Senator Creighton’s Monument Protection Act passes Texas Senate on party-line vote after several hours of vociferous debate

Texas Senator Brandon Creighton, Republican of Conroe, authored the Texas Monument Protection Act, which passed the Texas Senate during debate on Tuesday, May 7, 2019.

Austin, May 8 – Yesterday, May 7, 2019, Senator Brandon Creighton, Republican of Conroe, advanced Senate Bill 1663, the Texas Monument Protection Act, creating a framework and adding protections for the altering, moving or renaming of historic monuments across the state. The vote was 19 to 12 in favor, that is 19 Republicans and 12 democrats. Sadly, history has become a partisan issue.

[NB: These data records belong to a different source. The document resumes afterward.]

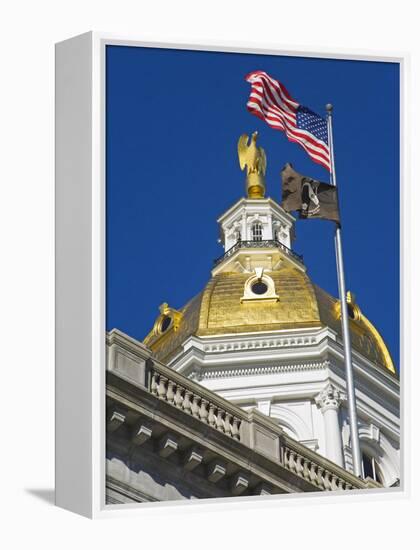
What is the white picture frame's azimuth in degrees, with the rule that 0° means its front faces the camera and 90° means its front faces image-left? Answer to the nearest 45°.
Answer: approximately 315°
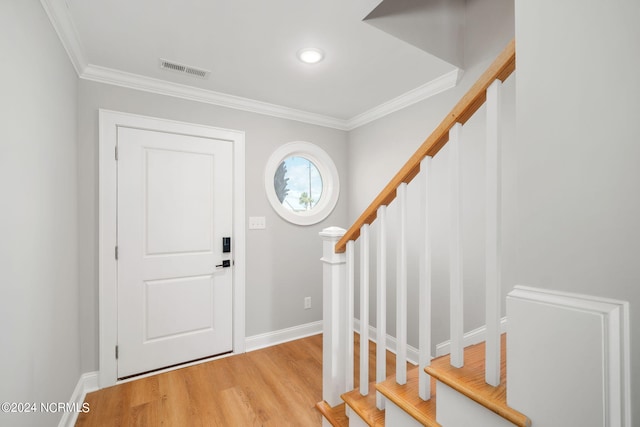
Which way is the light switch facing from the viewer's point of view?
toward the camera

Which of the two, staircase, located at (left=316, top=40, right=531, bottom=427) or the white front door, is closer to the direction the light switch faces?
the staircase

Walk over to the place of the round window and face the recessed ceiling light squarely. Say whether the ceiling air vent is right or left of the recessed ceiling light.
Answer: right

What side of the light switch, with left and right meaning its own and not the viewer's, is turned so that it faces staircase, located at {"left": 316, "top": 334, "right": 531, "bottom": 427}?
front

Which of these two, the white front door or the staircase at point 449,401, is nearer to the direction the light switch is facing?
the staircase

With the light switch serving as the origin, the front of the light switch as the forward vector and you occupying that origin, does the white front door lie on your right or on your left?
on your right

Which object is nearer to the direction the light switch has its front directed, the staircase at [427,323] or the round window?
the staircase

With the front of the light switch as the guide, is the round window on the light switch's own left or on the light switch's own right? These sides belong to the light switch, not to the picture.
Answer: on the light switch's own left

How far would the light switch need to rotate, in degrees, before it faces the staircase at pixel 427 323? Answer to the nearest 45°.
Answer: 0° — it already faces it
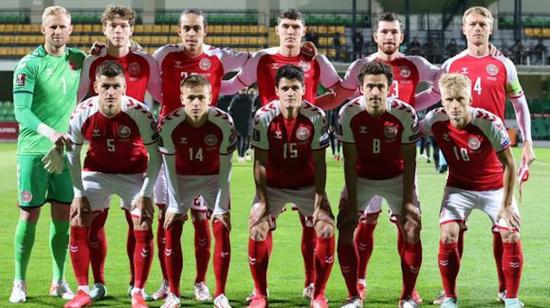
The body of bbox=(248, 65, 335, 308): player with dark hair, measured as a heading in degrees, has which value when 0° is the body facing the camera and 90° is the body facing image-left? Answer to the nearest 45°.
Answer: approximately 0°

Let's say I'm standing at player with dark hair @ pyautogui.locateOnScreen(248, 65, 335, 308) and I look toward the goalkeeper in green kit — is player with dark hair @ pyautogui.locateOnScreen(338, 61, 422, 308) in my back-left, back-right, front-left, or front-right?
back-right

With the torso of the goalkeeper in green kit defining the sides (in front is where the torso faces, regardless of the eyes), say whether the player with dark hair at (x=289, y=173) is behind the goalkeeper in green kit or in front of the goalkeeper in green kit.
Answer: in front
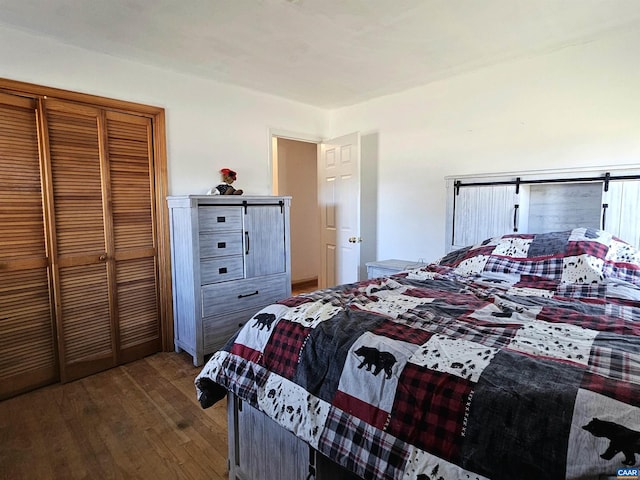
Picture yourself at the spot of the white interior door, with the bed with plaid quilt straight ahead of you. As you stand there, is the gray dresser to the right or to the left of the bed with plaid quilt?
right

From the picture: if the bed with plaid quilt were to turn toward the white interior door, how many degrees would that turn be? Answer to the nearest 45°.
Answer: approximately 135° to its right

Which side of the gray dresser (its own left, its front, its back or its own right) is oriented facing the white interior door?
left

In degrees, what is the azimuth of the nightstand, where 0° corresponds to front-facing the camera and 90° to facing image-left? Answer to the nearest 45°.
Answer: approximately 45°

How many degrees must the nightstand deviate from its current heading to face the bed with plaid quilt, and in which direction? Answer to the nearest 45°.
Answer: approximately 45° to its left

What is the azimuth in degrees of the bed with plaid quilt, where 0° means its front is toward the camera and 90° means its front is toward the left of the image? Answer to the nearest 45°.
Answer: approximately 45°

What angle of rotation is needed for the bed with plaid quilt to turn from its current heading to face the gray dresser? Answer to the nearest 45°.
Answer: approximately 90° to its right

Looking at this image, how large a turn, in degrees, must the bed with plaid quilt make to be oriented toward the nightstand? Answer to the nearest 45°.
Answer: approximately 135° to its right

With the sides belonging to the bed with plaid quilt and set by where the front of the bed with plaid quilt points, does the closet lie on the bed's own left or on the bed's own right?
on the bed's own right

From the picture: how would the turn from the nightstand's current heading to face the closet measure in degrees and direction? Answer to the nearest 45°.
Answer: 0° — it already faces it
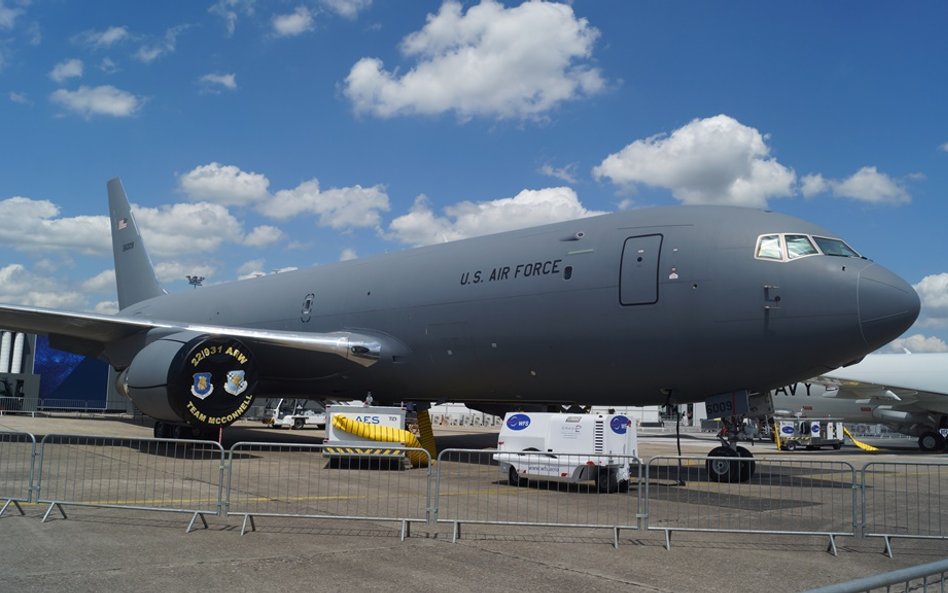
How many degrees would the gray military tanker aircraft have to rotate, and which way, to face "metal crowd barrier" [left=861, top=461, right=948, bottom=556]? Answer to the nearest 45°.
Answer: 0° — it already faces it

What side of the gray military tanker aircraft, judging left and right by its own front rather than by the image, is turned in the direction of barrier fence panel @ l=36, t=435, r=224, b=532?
right

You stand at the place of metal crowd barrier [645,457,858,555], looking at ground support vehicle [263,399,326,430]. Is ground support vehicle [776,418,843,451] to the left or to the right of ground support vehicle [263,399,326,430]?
right

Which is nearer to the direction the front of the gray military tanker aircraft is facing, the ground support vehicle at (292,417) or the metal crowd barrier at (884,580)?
the metal crowd barrier

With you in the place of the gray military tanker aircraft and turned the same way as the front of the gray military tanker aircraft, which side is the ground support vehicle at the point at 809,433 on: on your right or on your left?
on your left

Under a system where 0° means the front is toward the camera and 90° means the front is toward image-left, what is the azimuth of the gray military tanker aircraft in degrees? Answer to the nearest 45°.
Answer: approximately 315°

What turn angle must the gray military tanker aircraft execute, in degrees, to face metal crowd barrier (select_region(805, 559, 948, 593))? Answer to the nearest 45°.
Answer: approximately 45° to its right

Creighton said about the legislation, ” There are people and events throughout our state’s rich history that deserve to be celebrated, and there are also people and events that should be condemned, but either way, as Texans, we should not hide from our history.  My bill today, SB 1663, establishes a framework for the removal of historical monuments throughout the state, so historical markers are not permanently removed or destroyed in haste.  I appreciate all of my Senate colleagues for their input and collaboration on this bill.  While it is an emotional issue, I truly believe that all of our history, the good and the bad, are worthy of study and education.”

Senate Bill 1663:

  • Protects the Alamo Cenotaph in perpetuity;
  • Creates a process for the removal, relocation, and altering of Texas’ statues, portraits, plaques, seals, symbols, building names, street names, park names, and cenotaphs;
  • Allows for monuments less than 25 years old to be altered as they currently are;
  • Requires that monuments older than 25 years old may only be altered by 2/3rds legislative approval;
  • Protects local monuments which a governing board may alter by formal action if less than 25 years old, although a super majority of the governing board is required if the monument is older than 25 years;
  • Creates a bi-partisan committee to study the artwork in the Senate Chamber.